EDIT2: I managed to do a Python implementation this was what was aiming for. I had some trouble with the bash answers when trying them. Can it be done simpler in bash?

import os
import fnmatch

sourceDir = "./sourcedir"
destinationDir = "./destdir"

def find_files(directory, pattern):
    for root, dirs, files in os.walk(directory):
        for basename in files:
            if fnmatch.fnmatch(basename, pattern):
                filename = os.path.join(root, basename)
                yield filename

print sourceDir
for sourcefilename in find_files(sourceDir, '*'):
     #if not sourcefilename.lower().endswith(('.jpg', '.jpeg', '.gif', '.png','.txt','.mov','3gp','mp4','bmp')):
     #  continue
     shouldPrint = True
     for destfilename in find_files(destinationDir, '*'):
         sourceBaseName = os.path.basename(sourcefilename)
         destBaseName = os.path.basename(destfilename)
         if sourceBaseName == destBaseName:
             shouldPrint = False
             break
     if shouldPrint:
         print 'Missing file:', sourcefilename
user317706
  • 2,077
  • 3
  • 19
  • 18
  • You have tagged this as [tag:bash] and [tag:python]. Are you assigning tags randomly, or do you require the solution to be specifically in either of these languages (why?)? – tripleee Jul 22 '16 at 19:44
  • Good point. I immediately though those two tags would make sense to use, so I could understand the answer more easily. Maybe it is better to stick to one language to avoid mixing things up to much. – user317706 Jul 22 '16 at 19:52

2 Answers2

1

Using bash this can be easily done by running diff -r source_dir target_dir | grep Only.*source_dir | awk '{print $4}'.

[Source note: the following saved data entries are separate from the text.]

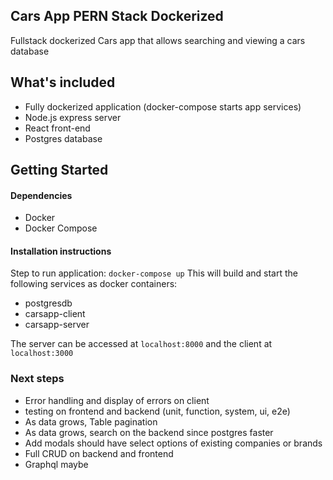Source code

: 

Cars App PERN Stack Dockerized
--------------------
Fullstack dockerized Cars app that allows searching and viewing a cars database

What's included
--------------------
- Fully dockerized application (docker-compose starts app services)
- Node.js express server
- React front-end
- Postgres database

Getting Started
--------------------
#### Dependencies
- Docker
- Docker Compose

#### Installation instructions
Step to run application:
`docker-compose up`
This will build and start the following services as docker containers:
- postgresdb
- carsapp-client
- carsapp-server

The server can be accessed at `localhost:8000` and the client at `localhost:3000`

### Next steps
- Error handling and display of errors on client
- testing on frontend and backend (unit, function, system, ui, e2e)
- As data grows, Table pagination
- As data grows, search on the backend since postgres faster
- Add modals should have select options of existing companies or brands
- Full CRUD on backend and frontend
- Graphql maybe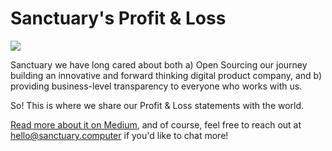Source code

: # Sanctuary's Profit & Loss

![](https://media.giphy.com/media/gVJKzDaWKSETu/giphy.gif)

Sanctuary we have long cared about both a) Open Sourcing our journey building
an innovative and forward thinking digital product company, and b) providing
business-level transparency to everyone who works with us.

So! This is where we share our Profit & Loss statements with the world.

[Read more about it on Medium](https://medium.com/@hhff/were-open-sourcing-our-profit-loss-statements-3b79c8419a37), and of course, feel free to reach out at
hello@sanctuary.computer if you'd like to chat more!
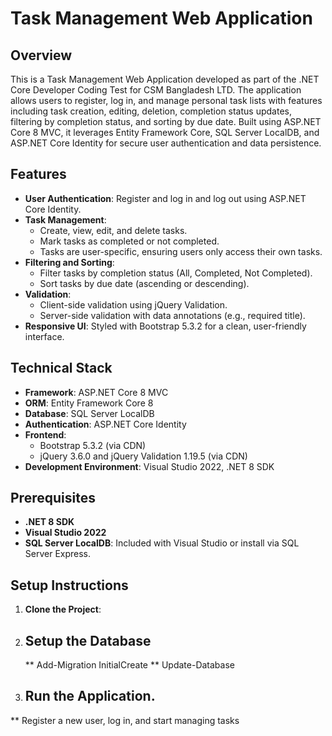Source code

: ﻿# Task Management Web Application

## Overview
This is a Task Management Web Application developed as part of the .NET Core Developer Coding Test for CSM Bangladesh LTD. The application allows users to register, log in, and manage personal task lists with features including task creation, editing, deletion, completion status updates, filtering by completion status, and sorting by due date. Built using ASP.NET Core 8 MVC, it leverages Entity Framework Core, SQL Server LocalDB, and ASP.NET Core Identity for secure user authentication and data persistence.

## Features
- **User Authentication**: Register and log in and log out using ASP.NET Core Identity.
- **Task Management**:
  - Create, view, edit, and delete tasks.
  - Mark tasks as completed or not completed.
  - Tasks are user-specific, ensuring users only access their own tasks.
- **Filtering and Sorting**:
  - Filter tasks by completion status (All, Completed, Not Completed).
  - Sort tasks by due date (ascending or descending).
- **Validation**:
  - Client-side validation using jQuery Validation.
  - Server-side validation with data annotations (e.g., required title).
- **Responsive UI**: Styled with Bootstrap 5.3.2 for a clean, user-friendly interface.

## Technical Stack
- **Framework**: ASP.NET Core 8 MVC
- **ORM**: Entity Framework Core 8
- **Database**: SQL Server LocalDB
- **Authentication**: ASP.NET Core Identity
- **Frontend**:
  - Bootstrap 5.3.2 (via CDN)
  - jQuery 3.6.0 and jQuery Validation 1.19.5 (via CDN)
- **Development Environment**: Visual Studio 2022, .NET 8 SDK

## Prerequisites
- **.NET 8 SDK**
- **Visual Studio 2022**
- **SQL Server LocalDB**: Included with Visual Studio or install via SQL Server Express.

## Setup Instructions
1. **Clone the Project**:   

2. ## Setup the Database      
   ** Add-Migration InitialCreate
   ** Update-Database
3. ## Run the Application.

  ** Register a new user, log in, and start managing tasks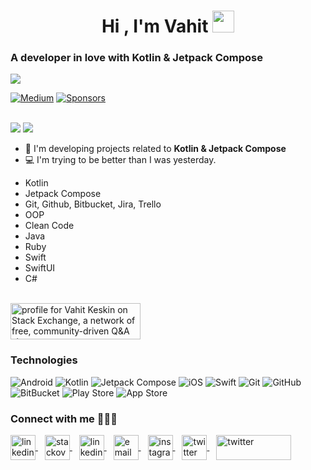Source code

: <h1 align="center">Hi , I'm Vahit <img src="https://media.giphy.com/media/hvRJCLFzcasrR4ia7z/giphy.gif" width="35"></h1>

<h3>A developer in love with Kotlin & Jetpack Compose</h3>

<img src="https://user-images.githubusercontent.com/36104238/228931294-728ecd08-f34b-40c2-8323-e40992c9ed19.gif">

<a href="https://medium.com/@vahitkeskin"><img alt="Medium" src="https://skydoves.github.io/badges/Story-Medium.svg"/></a>
<a href="https://github.com/vahitkeskin"><img alt="Sponsors" src="https://skydoves.github.io/badges/badge_sponsors.svg"/></a>
</br></br>

<img src="https://github-readme-stats.vercel.app/api?username=vahitkeskin&show_icons=true&theme=radical">

<img src="https://github-readme-stats.vercel.app/api/top-langs/?username=vahitkeskin&layout=compact&show_icons=true&theme=radical">

- 🌱 I'm developing projects related to **Kotlin & Jetpack Compose**
- 💻 I'm trying to be better than I was yesterday.

* Kotlin
* Jetpack Compose
* Git, Github, Bitbucket, Jira, Trello
* OOP
* Clean Code
* Java
* Ruby
* Swift
* SwiftUI
* C#

</br>
<a href="https://stackoverflow.com/users/18201304/vahit-keskin"><img src="https://stackexchange.com/users/flair/10860110.png" width="208" height="58" alt="profile for Vahit Keskin on Stack Exchange, a network of free, community-driven Q&amp;A sites" title="profile for Vahit Keskin on Stack Exchange, a network of free, community-driven Q&amp;A sites" /></a>
</br>

### Technologies

![Android](https://img.shields.io/badge/Android-3DDC84?style=for-the-badge&logo=android&logoColor=white)
![Kotlin](https://img.shields.io/badge/kotlin-%230095D5.svg?style=for-the-badge&logo=kotlin&logoColor=white)
![Jetpack Compose](https://img.shields.io/static/v1?style=for-the-badge&message=Jetpack+Compose&color=4285F4&logo=Jetpack+Compose&logoColor=FFFFFF&label=)
![iOS](https://img.shields.io/badge/iOS-000000?style=for-the-badge&logo=ios&logoColor=white)
![Swift](https://img.shields.io/badge/swift-%23FA7343.svg?style=for-the-badge&logo=swift&logoColor=white)
![Git](https://img.shields.io/badge/git-%23F05033.svg?style=for-the-badge&logo=git&logoColor=white)
![GitHub](https://img.shields.io/badge/github-%23121011.svg?style=for-the-badge&logo=github&logoColor=white)
![BitBucket](https://img.shields.io/badge/bitbucket-%230047B3.svg?style=for-the-badge&logo=bitbucket&logoColor=white")
![Play Store](https://img.shields.io/badge/Google_Play-414141?style=for-the-badge&logo=google-play&logoColor=white")
![App Store](https://img.shields.io/badge/App_Store-0D96F6?style=for-the-badge&logo=app-store&logoColor=white")


<h3 align="left">Connect with me 👨🏻‍💻</h3>

<p align="left">
	<a href="https://www.linkedin.com/in/vahit-keskin/" target="_blank">
		<img align="center" src="https://upload.wikimedia.org/wikipedia/commons/c/c9/Linkedin.svg" alt="linkedin" height="40" width="40" />
	</a>
	&ensp;
	<a href="https://stackoverflow.com/users/18201304/vahit-keskin" target="_blank">
		<img align="center" src="https://upload.wikimedia.org/wikipedia/commons/e/ef/Stack_Overflow_icon.svg" alt="stackoverflow" height="40" width="40" />
	</a>
	&ensp;
	<a href="https://developers.google.com/profile/u/vahitkeskin" target="_blank">
		<img align="center" src="https://developers.google.com/site-assets/developers-logo-color.svg" alt="linkedin" height="40" width="40" />
	</a>
	&ensp;
	<a href="mailto:vhtkskn63@gmail.com" target="_blank">
		<img align="center" src="https://upload.wikimedia.org/wikipedia/commons/7/7e/Gmail_icon_%282020%29.svg" alt="email" height="40" width="40" />
	</a>
	&ensp;
  	<a href="https://www.instagram.com/keskin.vahit/" target="_blank">
		<img align="center" src="https://upload.wikimedia.org/wikipedia/commons/9/95/Instagram_logo_2022.svg" alt="instagram" height="40" width="40" />
	</a>
	&ensp;
  	<a href="https://twitter.com/iamvahitkeskin" target="_blank">
		<img align="center" src="https://upload.wikimedia.org/wikipedia/commons/4/4f/Twitter-logo.svg" alt="twitter" height="40" width="40" />
	</a>
		&ensp;
  	<a href="https://twitter.com/iamvahitkeskin" target="_blank">
		<img align="center" src="https://user-images.githubusercontent.com/36104238/229906623-49226f0a-1499-41fb-ab6c-20b15a93b6fa.jpg" alt="twitter" height="40" width="120" />
	</a>
</p>

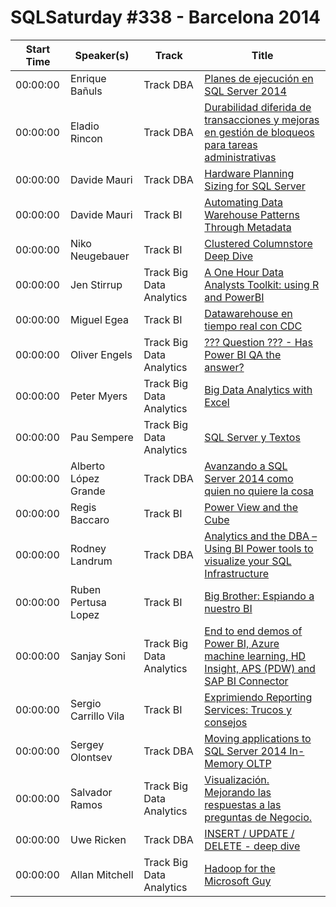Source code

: # SQLSaturday #338 - Barcelona 2014
Start Time|Speaker(s)|Track|Title
---|---|---|---
00:00:00|Enrique Bañuls|Track DBA|[Planes de ejecución en SQL Server 2014](13829.md)
00:00:00|Eladio Rincon|Track DBA|[Durabilidad diferida de transacciones y mejoras en gestión de bloqueos para tareas administrativas](13954.md)
00:00:00|Davide Mauri|Track DBA|[Hardware Planning  Sizing for SQL Server](15321.md)
00:00:00|Davide Mauri|Track BI|[Automating Data Warehouse Patterns Through Metadata](15322.md)
00:00:00|Niko Neugebauer|Track BI|[Clustered Columnstore Deep Dive](15416.md)
00:00:00|Jen Stirrup|Track Big Data Analytics|[A One Hour Data Analysts Toolkit: using R and PowerBI](16436.md)
00:00:00|Miguel Egea|Track BI|[Datawarehouse en tiempo real con CDC](20050.md)
00:00:00|Oliver Engels|Track Big Data Analytics|[??? Question ??? - Has Power BI QA the answer?](21563.md)
00:00:00|Peter Myers|Track Big Data Analytics|[Big Data Analytics with Excel](22026.md)
00:00:00|Pau Sempere|Track Big Data Analytics|[SQL Server y Textos](22324.md)
00:00:00|Alberto López Grande|Track DBA|[Avanzando a SQL Server 2014 como quien no quiere la cosa](22426.md)
00:00:00|Regis Baccaro|Track BI|[Power View and the Cube](22859.md)
00:00:00|Rodney Landrum|Track DBA|[Analytics and the DBA – Using BI Power tools to visualize your SQL Infrastructure](23396.md)
00:00:00|Ruben Pertusa Lopez|Track BI|[Big Brother: Espiando a nuestro BI](23497.md)
00:00:00|Sanjay Soni|Track Big Data Analytics|[End to end demos of Power BI, Azure machine learning, HD Insight, APS (PDW) and SAP BI Connector](23960.md)
00:00:00|Sergio Carrillo Vila|Track BI|[Exprimiendo Reporting Services: Trucos y consejos](24037.md)
00:00:00|Sergey Olontsev|Track DBA|[Moving applications to SQL Server 2014 In-Memory OLTP](24375.md)
00:00:00|Salvador Ramos|Track Big Data Analytics|[Visualización. Mejorando las respuestas a las preguntas de Negocio.](25178.md)
00:00:00|Uwe Ricken|Track DBA|[INSERT / UPDATE / DELETE - deep dive](27253.md)
00:00:00|Allan Mitchell|Track Big Data Analytics|[Hadoop for the Microsoft Guy](9310.md)
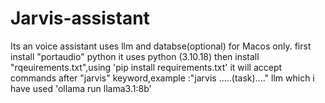 # Jarvis-assistant
Its an voice assistant uses llm and databse(optional) for Macos only.
first install "portaudio" python
it uses python (3.10.18)
then install "rqeuirements.txt",using 'pip install requirements.txt'
it will accept commands after "jarvis" keyword,example :"jarvis .....(task)...."
llm which i have used 'ollama run llama3.1:8b'
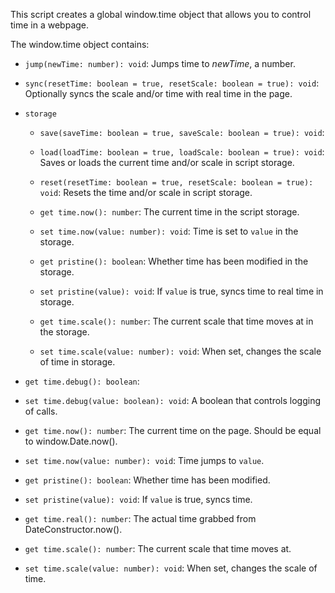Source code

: This script creates a global window.time object that allows you to control time in a webpage.

The window.time object contains:

- `jump(newTime: number): void`:
  Jumps time to *newTime*, a number.

- `sync(resetTime: boolean = true, resetScale: boolean = true): void`:
  Optionally syncs the scale and/or time with real time in the page.

- `storage`
  - `save(saveTime: boolean = true, saveScale: boolean = true): void`:
  - `load(loadTime: boolean = true, loadScale: boolean = true): void`:
    Saves or loads the current time and/or scale in script storage.

  - `reset(resetTime: boolean = true, resetScale: boolean = true): void`:
    Resets the time and/or scale in script storage.

  - `get time.now(): number`:
    The current time in the script storage.
  - `set time.now(value: number): void`:
    Time is set to `value` in the storage.

  - `get pristine(): boolean`:
    Whether time has been modified in the storage.
  - `set pristine(value): void`:
    If `value` is true, syncs time to real time in storage.

  - `get time.scale(): number`:
    The current scale that time moves at in the storage.
  - `set time.scale(value: number): void`:
    When set, changes the scale of time in storage.

- `get time.debug(): boolean`:
- `set time.debug(value: boolean): void`:
  A boolean that controls logging of calls.

- `get time.now(): number`:
  The current time on the page. Should be equal to window.Date.now().
- `set time.now(value: number): void`:
  Time jumps to `value`.

- `get pristine(): boolean`:
  Whether time has been modified.
- `set pristine(value): void`:
  If `value` is true, syncs time.

- `get time.real(): number`:
  The actual time grabbed from DateConstructor.now().

- `get time.scale(): number`:
  The current scale that time moves at.
- `set time.scale(value: number): void`:
  When set, changes the scale of time.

  • diff -r source_dir target_dir shows the differences between source_dir and target_dir
  • grep Only.*source_dir will filter out all files existing in the source directory but not in the target directory
  • awk '{print $4}' will filter out the file name
Tom Gijselinck
  • 2,398
  • 1
  • 13
  • 11
0

A bit of a hack, but you could do something with find and diff, no Python needed:

diff -u <(cd sourcedir && find . -type f) <(cd destdir && find . -type f) |\
grep "^\-\./" | sed 's/^-//'

This compares the list of files in sourcedir with the ones in destdir and then prints out only the files that exist in sourcedir but not in destdir.

shevron
  • 3,463
  • 2
  • 23
  • 35